EXERCISE OBJECTIVE:
For each line of the listing that holds "them", show the full line.

------ ENTRIES SHOWN ------

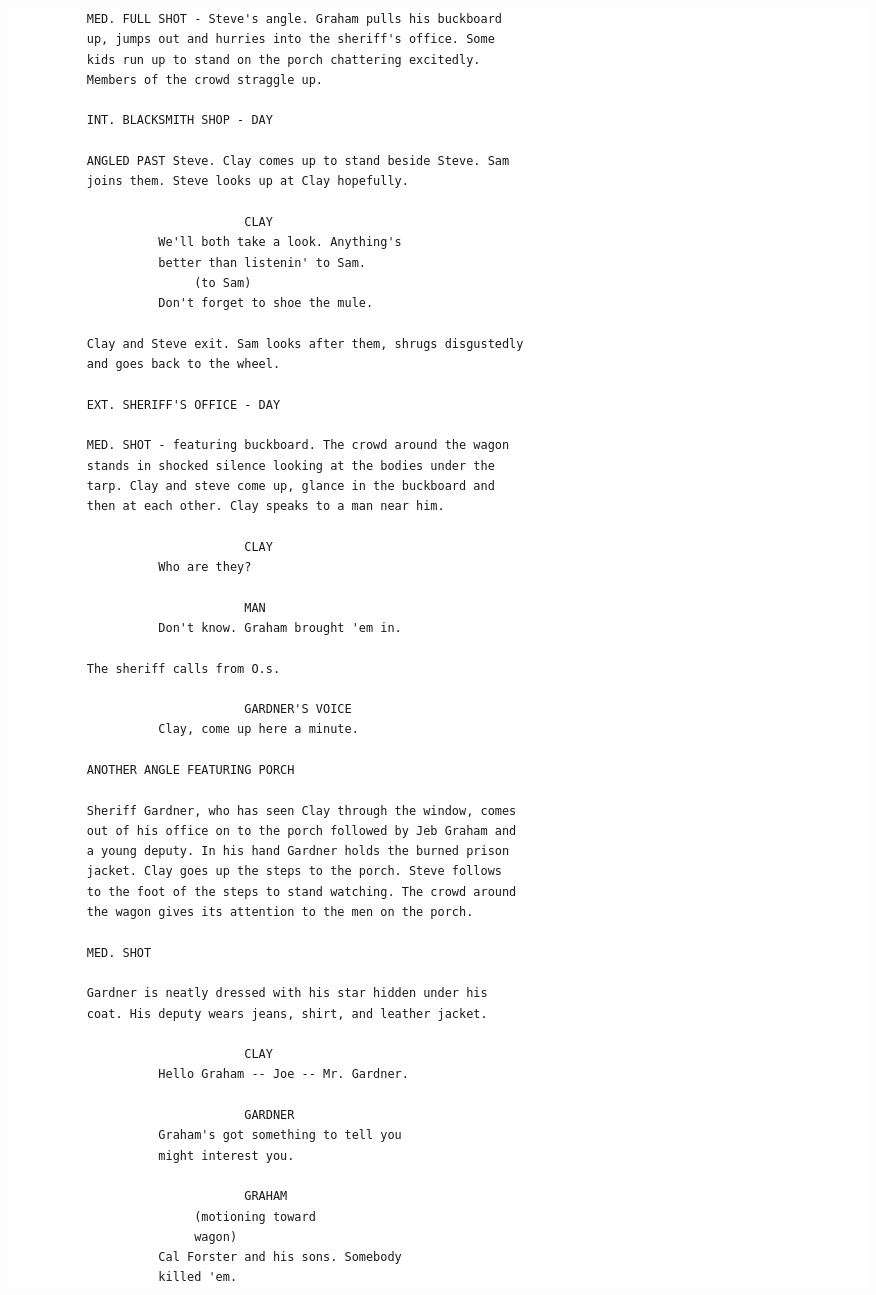                MED. FULL SHOT - Steve's angle. Graham pulls his buckboard 
               up, jumps out and hurries into the sheriff's office. Some 
               kids run up to stand on the porch chattering excitedly. 
               Members of the crowd straggle up.

               INT. BLACKSMITH SHOP - DAY

               ANGLED PAST Steve. Clay comes up to stand beside Steve. Sam 
               joins them. Steve looks up at Clay hopefully.

                                     CLAY
                         We'll both take a look. Anything's 
                         better than listenin' to Sam.
                              (to Sam)
                         Don't forget to shoe the mule.

               Clay and Steve exit. Sam looks after them, shrugs disgustedly 
               and goes back to the wheel.

               EXT. SHERIFF'S OFFICE - DAY

               MED. SHOT - featuring buckboard. The crowd around the wagon 
               stands in shocked silence looking at the bodies under the 
               tarp. Clay and steve come up, glance in the buckboard and 
               then at each other. Clay speaks to a man near him.

                                     CLAY
                         Who are they?

                                     MAN
                         Don't know. Graham brought 'em in.

               The sheriff calls from O.s.

                                     GARDNER'S VOICE
                         Clay, come up here a minute.

               ANOTHER ANGLE FEATURING PORCH

               Sheriff Gardner, who has seen Clay through the window, comes 
               out of his office on to the porch followed by Jeb Graham and 
               a young deputy. In his hand Gardner holds the burned prison 
               jacket. Clay goes up the steps to the porch. Steve follows 
               to the foot of the steps to stand watching. The crowd around 
               the wagon gives its attention to the men on the porch.

               MED. SHOT

               Gardner is neatly dressed with his star hidden under his 
               coat. His deputy wears jeans, shirt, and leather jacket.

                                     CLAY
                         Hello Graham -- Joe -- Mr. Gardner.

                                     GARDNER
                         Graham's got something to tell you 
                         might interest you.

                                     GRAHAM
                              (motioning toward 
                              wagon)
                         Cal Forster and his sons. Somebody 
                         killed 'em.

------

REPLY TO THE TASK:
               joins them. Steve looks up at Clay hopefully.
               Clay and Steve exit. Sam looks after them, shrugs disgustedly 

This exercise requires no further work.